The predawn landslide on the slopes of Mount Burangrang in West Java province on Saturday buried some 34 houses in Pasir Langu village. On Sunday, 72 people remained missing, many feared buried under tons of mud, rocks and uprooted trees. About 230 residents living near the site were evacuated to government shelters.

A 250-member search team on Sunday collected victims’ remains, including body parts, in 14 body bags, bringing the total recovered to 25, said Ade Dian Permana, who heads the local search and rescue office. They will be released to relatives once they are identified by forensic experts.
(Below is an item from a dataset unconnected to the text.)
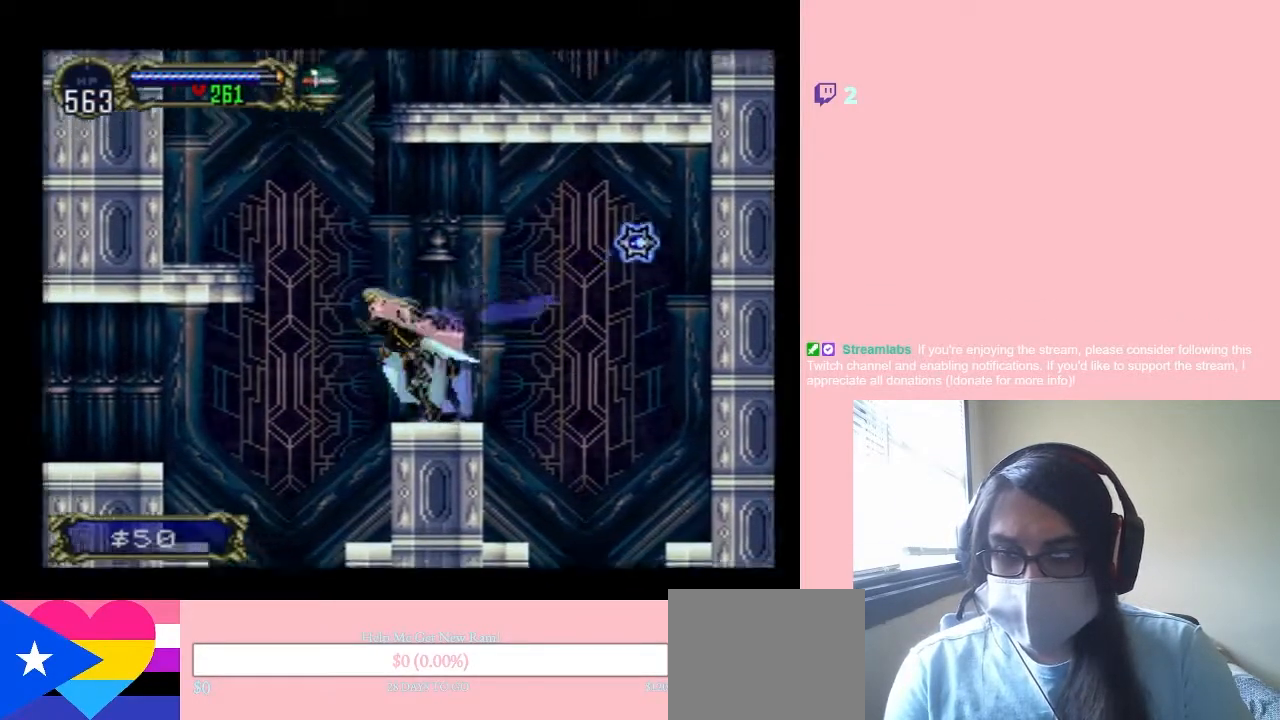
{"buttons": ["DPAD_LEFT"], "left_stick": "center", "right_stick": "center", "events": [[117, "B", "up"]]}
Videos released by the search agency showed rescuers using farm tools and bare hands to pull a body from the mud. Permana said that loose ground on the slope prevented heavy equipment from being deployed. He estimated mounds of mud were to be up to 5 meters (16 feet) high, saying “our teams must move carefully.”

“Some homes are buried up to the roof level,” he added.

The head of the National Search and Rescue Agency, Mohammad Syafii, said teams were also using drones and K-9s to locate bodies along the landslide that stretched more than 2 kilometers (1.2 miles).

Visiting the area on Sunday, Indonesian Vice President Gibran Rakabuming Raka pledged that authorities would take measures to prevent similar disasters. He urged the local authorities in West Bandung district to “address the issue of land conversion in disaster-prone areas,” including ways to reduce risks.

Environmental activists previously have said the deadly landslide in West Bandung district was not simply a natural disaster triggered by heavy rain, but the result of years of environmental degradation due to land conversion for development that violated land‑use rules in the region.

Wahyudin Iwang of Walhi West Java, an Indonesian environmental group, said Saturday’s landslide — which struck while residents were asleep — reflected longstanding neglect of spatial‑planning regulations in the North Bandung Area, or KBU, a conservation zone spanning about 38,543 hectares across four cities and regencies in West Java, including West Bandung.

He said the protected highland area functions as a critical water‑catchment zone and environmental buffer for the Bandung Basin, one of Indonesia’s most densely populated regions.

“This landslide is the accumulation of activities that were not in line with spatial planning and environmental functions,” Iwang said.

At a makeshift relief center, villagers gathered, reading updated lists of the missing and waiting for news on relatives. Rescue officials said the operation will continue nonstop as long as conditions allow, but warned that more rain could further destabilize the slope.

Seasonal rains and high tides from about October to April frequently cause flooding and landslides in Indonesia, an archipelago of more than 17,000 islands where millions of people live in mountainous areas or near fertile floodplains.